Teorema politik mendoktrinasi cara berpikir masyarakat berdalih mengikat perhatian dan menggaet ketertarikan kaum milenial muda demi terwujudnya cita - cita terbaik politisi negeri.
Saling menantang dan berperang ide - ide skeptis mencoba menjatuhkan lawan tak hanya melalui media, namun juga dengan kampanye terbuka. Tak seterbuka kampanye tersebut tentunya, namun peralihan komunikasi dan saling jual materi membuat seni politik tampak terkaburkan dalam tujuan nyata memperoleh suara rakyat jelata.
Merongrong hingga ke pelosok, tak lain dan tak bukan hanya untuk mendulang keramaian jiwa manusia, berusaha memperlihatkan superioritas keunggulan elektabilitas calon penguasa negara dalam singgasana.
Bicara janji visi dan misi, sudah tak lagi mengarah pada benang merah tujuan yang sebenarnya. Sampai - sampai bicara kosong melompong, tak mengenal fakta dan bukti kian jadi materi kampanye yang berintegritas.
Seakan saling serang tanpa pikir panjang, keos publik termakan oleh gagasan kebangsaan yang selama ini terdengar hingga menyingkap kampanye simpatik, bukan lagi mempersatukan. Kini masyarakat telah menjadi idealis yang fanatis, cenderung meninggikan ego dan dendam baik pribadi maupun kelompok untuk kepentingan politik.
Kini emosi tak lagi bisa dibendung, bak terbakar bara api, tersulut akibat konfrontatif dari tindakan saling menyudutkan lawan politik. Sehingga perdamaian yang diharapkan telah hangus dan lenyap dalam duel adu rintisan kebijakan antar kompetitor di ruang terbuka.
Menjelang diselenggarakannya kontestasi hajatan besar Pilpres dan Pileg 2019, tak layak alat peraga kampanye masih ilegal terpasang, tertempel, maupun berdiri di tempat terbuka. Seakan menjadi noda perusak kedamaian dalam wujud kesatuan bangsa.
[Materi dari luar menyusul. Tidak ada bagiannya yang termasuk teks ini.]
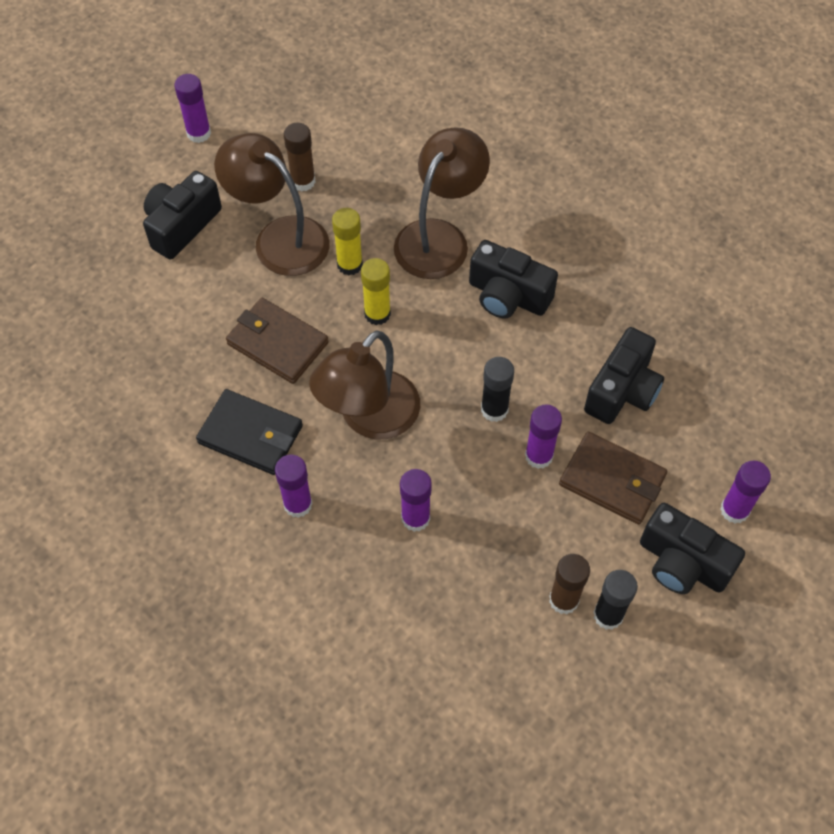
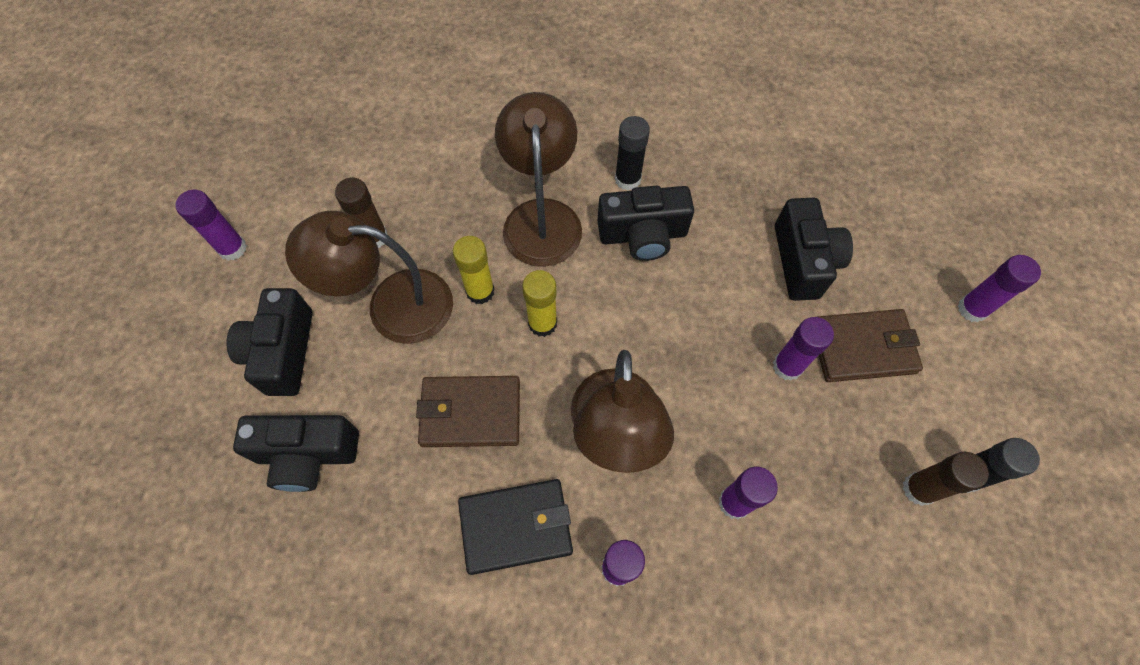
camera: 35 degrees left, 5 degrees up
black glue stick [481,357,514,422] -> black glue stick moved to [615,116,650,190]
black camera [640,503,745,594] -> black camera moved to [233,415,359,492]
Memperkeruh suasana dan kondisi gelar kampanye politik terbuka, seolah menjadi racun bagi para kaum muda pengusung demokratis pengisi kotak suara nantinya.
Tak hanya model obyek yang telak fokus dengan pandangan mata, namun model subyektif politik uang yang secara kasat mata masih mengiringi jalannya proses pembangunan dan perwujudan pemerintahan yang berkeadilan. Ketertinggalan negara atas kejujuran dalam proses persatuan dapat diukur dari model awal yang diterapkan calon pemimpin negeri yang seakan menjadi oposisi kemakmuran bangsa dan negara.
Melewati proses masa kampanye bagi mereka yang terlibat memang tidaklah mudah. Strategi - strategi jitu perlu disematkan untuk memperoleh kemenangan sejatinya. Membuat situasi dan kondisi kondusif mengusung kedamaian pemilihan dengan berazaskan luber jurdil seharusnya sudah diterapkan sejak dini.
Dengan begitu masyarakat dapat menyalurkan aspirasi politik dengan aman, tertib, dan tenang tanpa ada tekanan dari pihak manapun termasuk lobi - lobi dari berbagai kepentingan yang menjadi haru kemanusiaan, sehingga tidak akan mengganggu jalannya roda pembangunan dan pemerintahan.